# INPUT
┌──

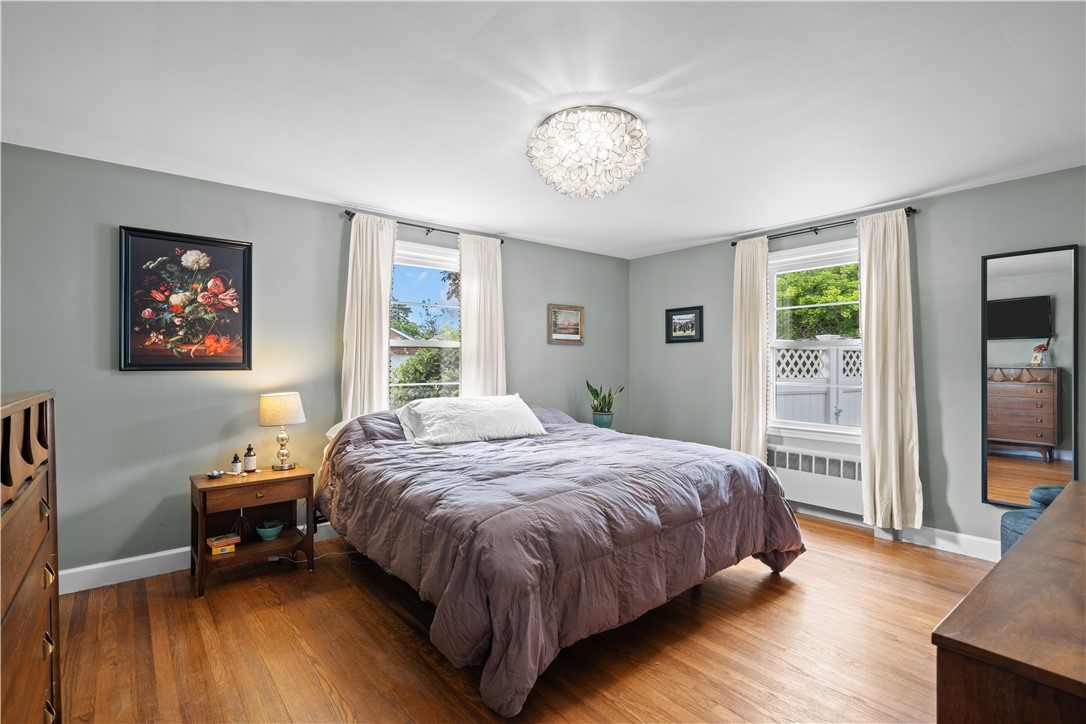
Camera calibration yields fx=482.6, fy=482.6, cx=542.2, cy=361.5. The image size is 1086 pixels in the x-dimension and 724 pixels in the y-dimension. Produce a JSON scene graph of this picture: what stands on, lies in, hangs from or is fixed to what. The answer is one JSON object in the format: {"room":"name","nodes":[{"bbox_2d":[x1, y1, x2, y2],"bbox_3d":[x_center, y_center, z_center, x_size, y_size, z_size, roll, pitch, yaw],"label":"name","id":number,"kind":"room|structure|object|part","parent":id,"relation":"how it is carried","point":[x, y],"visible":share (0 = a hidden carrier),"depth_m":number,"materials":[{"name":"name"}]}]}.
{"room":"bedroom","nodes":[
{"label":"bedroom","id":0,"kind":"room"},
{"bbox_2d":[0,141,630,584],"bbox_3d":[-1.141,0.068,3.979,5.477,2.438,0.158,0,0,-39],"label":"left wall","id":1,"kind":"structure","parent":0,"point":[122,216],"depth_m":3.00,"materials":[{"name":"paint"}]},
{"bbox_2d":[118,226,253,371],"bbox_3d":[-2.194,-0.368,3.005,0.663,0.850,0.033,0,0,-39],"label":"floral painting","id":2,"kind":"object","parent":1,"relation":"attached to","point":[234,364],"visible":0.99,"depth_m":2.98},
{"bbox_2d":[59,521,340,594],"bbox_3d":[-1.303,1.223,3.772,4.862,0.125,0.017,0,0,-39],"label":"baseboard","id":3,"kind":"structure","parent":1,"relation":"attached to","point":[166,554],"depth_m":2.83,"materials":[{"name":"white paint"}]},
{"bbox_2d":[343,209,502,242],"bbox_3d":[-0.938,-1.096,3.972,1.319,0.054,0.114,0,0,-39],"label":"curtain rod","id":4,"kind":"object","parent":1,"relation":"attached to","point":[432,229],"visible":0.66,"depth_m":3.92,"materials":[{"name":"black metal"}]},
{"bbox_2d":[341,214,396,417],"bbox_3d":[-1.292,-0.008,3.615,0.416,2.169,0.103,0,0,-39],"label":"curtain","id":5,"kind":"object","parent":4,"relation":"hanging from","point":[387,290],"visible":0.68,"depth_m":3.61,"materials":[{"name":"fabric"}]},
{"bbox_2d":[458,232,504,397],"bbox_3d":[-0.522,-0.044,4.218,0.475,2.095,0.098,0,0,-39],"label":"curtain","id":6,"kind":"object","parent":4,"relation":"hanging from","point":[485,279],"visible":0.69,"depth_m":4.20,"materials":[{"name":"fabric"}]},
{"bbox_2d":[387,237,461,406],"bbox_3d":[-0.981,-0.153,4.031,1.069,1.631,0.147,0,0,-39],"label":"left window","id":7,"kind":"structure","parent":1,"relation":"in","point":[453,345],"depth_m":4.06,"materials":[{"name":"glass"}]},
{"bbox_2d":[548,304,584,344],"bbox_3d":[0.239,-0.374,4.856,0.456,0.383,0.029,0,0,-39],"label":"framed picture","id":8,"kind":"object","parent":1,"relation":"attached to","point":[577,313],"visible":0.99,"depth_m":4.85,"materials":[{"name":"brown wood"}]},
{"bbox_2d":[52,514,995,723],"bbox_3d":[0.393,1.327,2.085,5.171,0.100,4.686,0,0,-39],"label":"floor","id":9,"kind":"structure","parent":0,"point":[302,575],"depth_m":2.14,"materials":[{"name":"brown wood"}]},
{"bbox_2d":[0,390,61,723],"bbox_3d":[-1.417,0.690,1.040,0.464,1.190,1.046,0,0,-39],"label":"wooden dresser","id":10,"kind":"object","parent":9,"relation":"on","point":[18,513],"visible":1,"depth_m":1.22,"materials":[{"name":"brown wood"}]},
{"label":"brass pull","id":11,"kind":"part","parent":10,"relation":"part of","materials":[{"name":"gold metal"}]},
{"bbox_2d":[190,464,315,598],"bbox_3d":[-1.764,0.995,2.955,0.617,0.595,0.443,0,0,-39],"label":"nightstand","id":12,"kind":"object","parent":9,"relation":"on","point":[296,471],"visible":0.85,"depth_m":2.88,"materials":[{"name":"brown wood"}]},
{"bbox_2d":[205,469,223,478],"bbox_3d":[-1.975,0.678,2.907,0.099,0.028,0.096,0,0,-39],"label":"small dish","id":13,"kind":"object","parent":12,"relation":"on","point":[215,473],"visible":0.99,"depth_m":2.90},
{"bbox_2d":[206,533,239,554],"bbox_3d":[-1.873,1.062,2.828,0.155,0.060,0.124,0,0,-39],"label":"small box","id":14,"kind":"object","parent":12,"relation":"in","point":[211,543],"visible":0.99,"depth_m":2.79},
{"bbox_2d":[230,453,241,474],"bbox_3d":[-1.907,0.633,3.001,0.051,0.131,0.050,0,0,-39],"label":"small bottle","id":15,"kind":"object","parent":12,"relation":"on","point":[234,471],"visible":0.99,"depth_m":2.98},
{"bbox_2d":[231,509,250,541],"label":"head massager","id":16,"kind":"object","parent":12,"relation":"in","point":[236,524],"visible":0.94,"depth_m":2.97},
{"bbox_2d":[243,444,256,472],"bbox_3d":[-1.848,0.608,3.048,0.066,0.181,0.065,0,0,-39],"label":"bottle","id":17,"kind":"object","parent":12,"relation":"on","point":[247,465],"visible":0.99,"depth_m":3.03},
{"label":"drawer","id":18,"kind":"part","parent":12,"relation":"part of","materials":[{"name":"brown wood"}]},
{"bbox_2d":[256,520,283,539],"bbox_3d":[-1.708,1.059,3.024,0.156,0.084,0.155,0,0,-39],"label":"teal bowl","id":19,"kind":"object","parent":12,"relation":"in","point":[262,532],"visible":1,"depth_m":2.99,"materials":[{"name":"teal ceramic"}]},
{"bbox_2d":[259,392,305,470],"bbox_3d":[-1.695,0.449,3.144,0.260,0.484,0.260,0,0,-39],"label":"table lamp","id":20,"kind":"object","parent":12,"relation":"on","point":[266,410],"visible":0.99,"depth_m":3.07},
{"bbox_3d":[-1.714,0.307,3.169,0.317,0.196,0.299,0,0,12],"label":"lampshade","id":21,"kind":"part","parent":20,"relation":"part of","materials":[{"name":"beige fabric"}]},
{"bbox_2d":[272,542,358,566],"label":"power cord","id":22,"kind":"object","parent":9,"relation":"on","point":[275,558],"visible":0.57,"depth_m":3.11,"materials":[{"name":"white plastic"}]},
{"bbox_2d":[320,397,801,719],"bbox_3d":[-0.013,0.793,3.104,2.274,0.991,2.395,0,0,-39],"label":"bed","id":23,"kind":"object","parent":9,"relation":"on","point":[651,535],"visible":0.99,"depth_m":2.23,"materials":[{"name":"purple fabric"}]},
{"bbox_2d":[399,394,548,445],"bbox_3d":[-0.472,0.403,3.456,1.058,0.306,0.449,0,0,-39],"label":"pillow","id":24,"kind":"object","parent":23,"relation":"on","point":[517,410],"visible":0.99,"depth_m":3.30,"materials":[{"name":"white fabric"}]},
{"bbox_2d":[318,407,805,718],"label":"comforter","id":25,"kind":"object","parent":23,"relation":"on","point":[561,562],"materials":[{"name":"purple fabric"}]},
{"bbox_2d":[933,482,1085,723],"bbox_3d":[1.466,0.880,1.139,1.643,0.801,0.565,0,0,-39],"label":"wooden dresser","id":26,"kind":"object","parent":9,"relation":"on","point":[1038,530],"visible":1,"depth_m":0.87,"materials":[{"name":"brown wood"}]},
{"bbox_2d":[1000,484,1065,555],"bbox_3d":[2.849,0.979,2.543,0.568,0.603,0.566,0,0,-39],"label":"chair","id":27,"kind":"object","parent":9,"relation":"on","point":[1014,520],"visible":0.26,"depth_m":2.64,"materials":[{"name":"fabric"}]},
{"bbox_2d":[0,0,1085,259],"bbox_3d":[0.359,-1.211,2.193,5.308,0.108,4.834,0,0,-39],"label":"ceiling","id":28,"kind":"structure","parent":0,"point":[717,229],"depth_m":2.12,"materials":[{"name":"white paint"}]},
{"bbox_2d":[527,105,650,197],"bbox_3d":[0.235,-1.020,2.464,0.644,0.330,0.648,0,0,-39],"label":"ceiling light","id":29,"kind":"object","parent":28,"relation":"attached to","point":[555,182],"visible":0.99,"depth_m":2.29,"materials":[{"name":"white"}]},
{"bbox_2d":[592,410,613,428],"bbox_3d":[0.588,0.583,4.725,0.200,0.175,0.201,0,0,-39],"label":"plant pot","id":30,"kind":"object","parent":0,"point":[602,418],"visible":0.83,"depth_m":4.65,"materials":[{"name":"ceramic"}]},
{"bbox_2d":[587,381,622,420],"bbox_3d":[0.607,0.415,4.776,0.370,0.480,0.339,0,0,15],"label":"potted plant","id":31,"kind":"object","parent":30,"relation":"in","point":[591,389],"visible":0.92,"depth_m":4.73,"materials":[{"name":"green plant"}]},
{"bbox_2d":[628,165,1085,554],"bbox_3d":[2.456,0.064,3.811,0.158,2.434,4.445,0,0,-39],"label":"right wall","id":32,"kind":"structure","parent":0,"point":[925,347],"depth_m":3.39,"materials":[{"name":"grey paint"}]},
{"bbox_2d":[665,306,703,342],"bbox_3d":[1.423,-0.374,4.880,0.026,0.346,0.420,0,0,-39],"label":"framed picture","id":33,"kind":"object","parent":32,"relation":"attached to","point":[689,336],"visible":0.99,"depth_m":4.87,"materials":[{"name":"black wood"}]},
{"bbox_2d":[764,235,860,440],"bbox_3d":[2.307,-0.152,4.007,0.160,1.663,1.011,0,0,-39],"label":"right window","id":34,"kind":"structure","parent":32,"relation":"in","point":[795,345],"depth_m":4.09,"materials":[{"name":"white glass"}]},
{"bbox_2d":[767,436,863,516],"bbox_3d":[2.218,0.931,3.979,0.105,0.445,0.952,0,0,-39],"label":"radiator cover","id":35,"kind":"object","parent":32,"relation":"attached to","point":[836,490],"visible":0.79,"depth_m":3.90,"materials":[{"name":"white metal"}]},
{"bbox_2d":[732,207,916,246],"bbox_3d":[2.209,-1.079,3.937,0.120,0.054,1.384,0,0,-39],"label":"curtain rod","id":36,"kind":"object","parent":32,"relation":"attached to","point":[734,243],"visible":0.73,"depth_m":3.86,"materials":[{"name":"black metal"}]},
{"bbox_2d":[732,234,769,459],"bbox_3d":[1.837,0.055,4.288,0.107,2.314,0.346,0,0,-39],"label":"curtain","id":37,"kind":"object","parent":36,"relation":"hanging from","point":[738,302],"visible":0.85,"depth_m":4.28,"materials":[{"name":"beige fabric"}]},
{"bbox_2d":[859,208,921,529],"bbox_3d":[2.478,0.062,3.470,0.116,2.296,0.402,0,0,-39],"label":"curtain","id":38,"kind":"object","parent":36,"relation":"hanging from","point":[893,389],"visible":0.98,"depth_m":3.46,"materials":[{"name":"beige fabric"}]},
{"bbox_2d":[790,502,1001,562],"bbox_3d":[2.544,1.231,3.564,0.018,0.125,3.753,0,0,-39],"label":"baseboard","id":39,"kind":"structure","parent":32,"relation":"attached to","point":[970,543],"depth_m":3.35,"materials":[{"name":"white paint"}]},
{"bbox_2d":[982,242,1077,507],"bbox_3d":[3.009,0.098,2.997,0.032,1.577,0.458,0,0,-39],"label":"wall mirror","id":40,"kind":"object","parent":32,"relation":"attached to","point":[1008,461],"visible":0.99,"depth_m":2.99,"materials":[{"name":"black mirror"}]},
{"label":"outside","id":41,"kind":"structure","parent":0,"visible":0},
{"label":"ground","id":42,"kind":"structure","parent":41,"visible":0},
{"bbox_2d":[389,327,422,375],"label":"house","id":43,"kind":"structure","parent":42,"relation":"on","point":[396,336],"materials":[{"name":"brick"}]},
{"bbox_2d":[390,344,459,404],"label":"bush","id":44,"kind":"object","parent":42,"relation":"on","point":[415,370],"visible":0.39,"depth_m":8.93,"materials":[{"name":"green plant"}]},
{"bbox_2d":[772,344,860,428],"bbox_3d":[3.648,0.616,6.110,1.723,1.903,0.885,0,0,-39],"label":"white fence","id":45,"kind":"object","parent":42,"relation":"on","point":[821,353],"visible":0.23,"depth_m":6.06,"materials":[{"name":"white wood"}]},
{"bbox_2d":[774,263,859,340],"bbox_3d":[5.695,-0.908,9.321,3.029,4.677,4.492,0,0,-39],"label":"tree","id":46,"kind":"object","parent":42,"relation":"on","point":[810,300],"visible":0.26,"depth_m":8.78,"materials":[{"name":"green plant"}]}
]}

└──

Scan the data above and report each line in which "bedroom" is present.

{"room":"bedroom","nodes":[
{"label":"bedroom","id":0,"kind":"room"},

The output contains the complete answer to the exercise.